Shane Downey and Tony Swalligan posed together for a picture the first night they met at a middle school dance.
Downey is seen making a bug-eyed funny face. Swalligan, with a smile and dark shades, is decked out in a white T-shirt with red letters spelling out “Vote For Pedro,” a phrase from the movie “Napoleon Dynamite.”
Swalligan was “bouncing around being friendly with everyone, and I thought, ‘I definitely want to be this guy’s friend,’ ” as Downey described the meeting. They quickly developed a connection that seemed like it would last for a long time.
But their relationship was cut tragically short.
On Feb. 23, 2016, Swalligan died. He was just 23.
The cause was succinctly summed up in two words his mother, Kathi Swalligan, placed in her son’s obituary, using all capital letters: DAMN HEROIN.

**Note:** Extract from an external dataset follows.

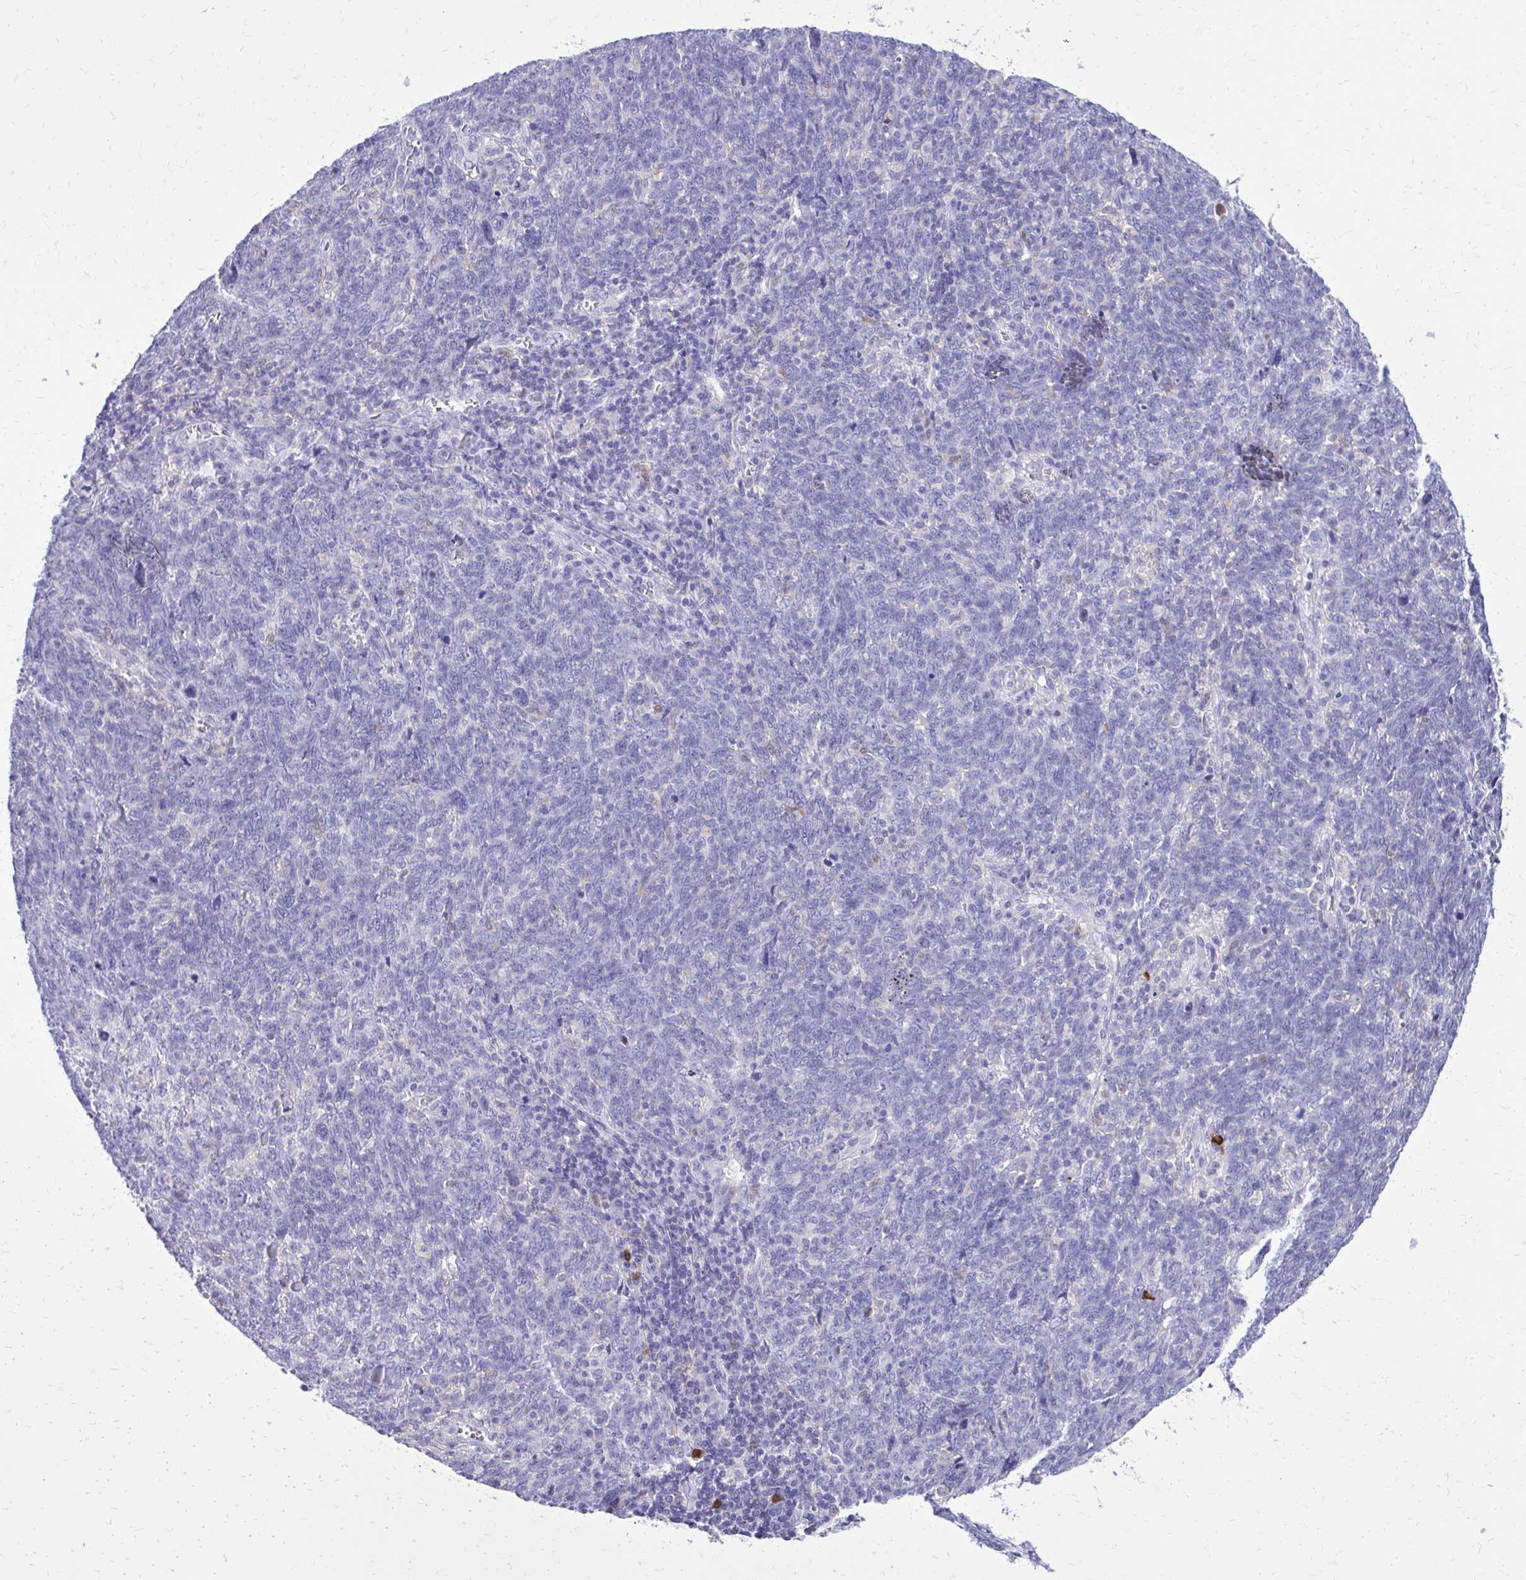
{"staining": {"intensity": "negative", "quantity": "none", "location": "none"}, "tissue": "lung cancer", "cell_type": "Tumor cells", "image_type": "cancer", "snomed": [{"axis": "morphology", "description": "Squamous cell carcinoma, NOS"}, {"axis": "topography", "description": "Lung"}], "caption": "A micrograph of human lung cancer (squamous cell carcinoma) is negative for staining in tumor cells. (DAB (3,3'-diaminobenzidine) immunohistochemistry visualized using brightfield microscopy, high magnification).", "gene": "CAT", "patient": {"sex": "female", "age": 72}}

Now, one year later, Downey is working to keep his friend’s memory alive. He has helped organize the Anthony Swalligan Memorial – a 3-on-3 basketball tournament – that is scheduled to take place on Feb. 18 at the Westmont Grove, 1000 Edgehill Drive, beginning at noon.
“It means a lot to me,” said Downey, a Southmont Borough resident now attending Drexel University in Philadelphia.

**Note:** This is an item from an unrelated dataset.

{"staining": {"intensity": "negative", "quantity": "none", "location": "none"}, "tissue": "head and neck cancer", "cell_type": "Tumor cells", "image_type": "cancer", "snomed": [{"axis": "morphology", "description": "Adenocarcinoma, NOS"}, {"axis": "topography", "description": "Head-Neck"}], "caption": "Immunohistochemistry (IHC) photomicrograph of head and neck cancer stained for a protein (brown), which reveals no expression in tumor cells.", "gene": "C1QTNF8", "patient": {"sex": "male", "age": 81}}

“And I know, from me and his sister working on the event, it means a lot to his family.
“Anytime somebody passes away from a drug overdose, people tend to forget, or try to forget about it, or think of it in a negative light. I didn’t want Tony to be remembered that way. I wanted him to be remembered in a positive light.
“I’m grateful that I could do this.”
Downey said basketball was his friend’s “passion” throughout the years they attended Bishop McCort High School in Johnstown.
“That’s what most people would remember him for,” said Downey. “That’s why I decided on basketball. I also thought it was a good way of reaching a lot of different people in the community.”
In the early days of their friendship, Swalligan was consistently “upbeat,” Downey said.
“He was always the life of the party,” he added. “People were naturally drawn to him because he was always there for his friends. He was always a good time. He was a lot of fun to be around.
“He was a really good person, and you kind of never expected this to happen to him.”
But heroin changed Swalligan. He became withdrawn, participated in fewer activities, and started frequently wearing long sleeves in order to cover up track marks, all telltale signs of a developing heroin problem in retrospect, according to Downey.
“We were young at the time, so none of us really knew how to handle it, or what to say, or how to step up to him and ask him if anything was going on,” Downey said.
The tournament, though, is about more than only remembering Swalligan. It is also a fundraiser.
Teams wanting to compete in the 18-plus age division must register by Wednesday. Youth teams in the fifth and sixth grades, seventh and eighth grades, and high school divisions can enter up to and including the day of the event.
The entry fee is $20 per team. Additional sign-up information is available at https://www.eventbrite.com/e/anthony-swalligan-3v3-tournament-tickets-30404704289. A GoFundMe page has been set up at https://www.gofundme.com/anthony-swalligan-memorial.
Organizers want to raise enough money to get Christopher Herren, a former NBA player who battled a drug addiction during his college and professional career, to speak at Bishop McCort – providing students a firsthand perspective about the dangers of substance abuse.
Downey said Herren’s message is a contrast to assemblies he remembers from school when an athlete or other individual would speak, but did not seem to have a full understanding of the issue of addiction.
“I had those rallies,” Downey said. “Tony had those rallies. We all had them. Just my high school, personally, Bishop McCort, they would bring in speakers that would kind of make light of the situation or something.
“I would always dread going to them. I couldn’t really relate to them. I just wasn’t understanding it. I get it, people that do drugs end up living under a bridge. That was always my thought about it.”
Downey hopes the basketball tournament and possibly an appearance by Herren can help make people more aware that addiction can afflict many different types of individuals.
“A lot of people put a negative stigma on addiction,” Downey said. “That doesn’t need to be the case. You can be there for someone that’s struggling with addiction. There are plenty of ways to approach people – out of compassion and love would be the best.”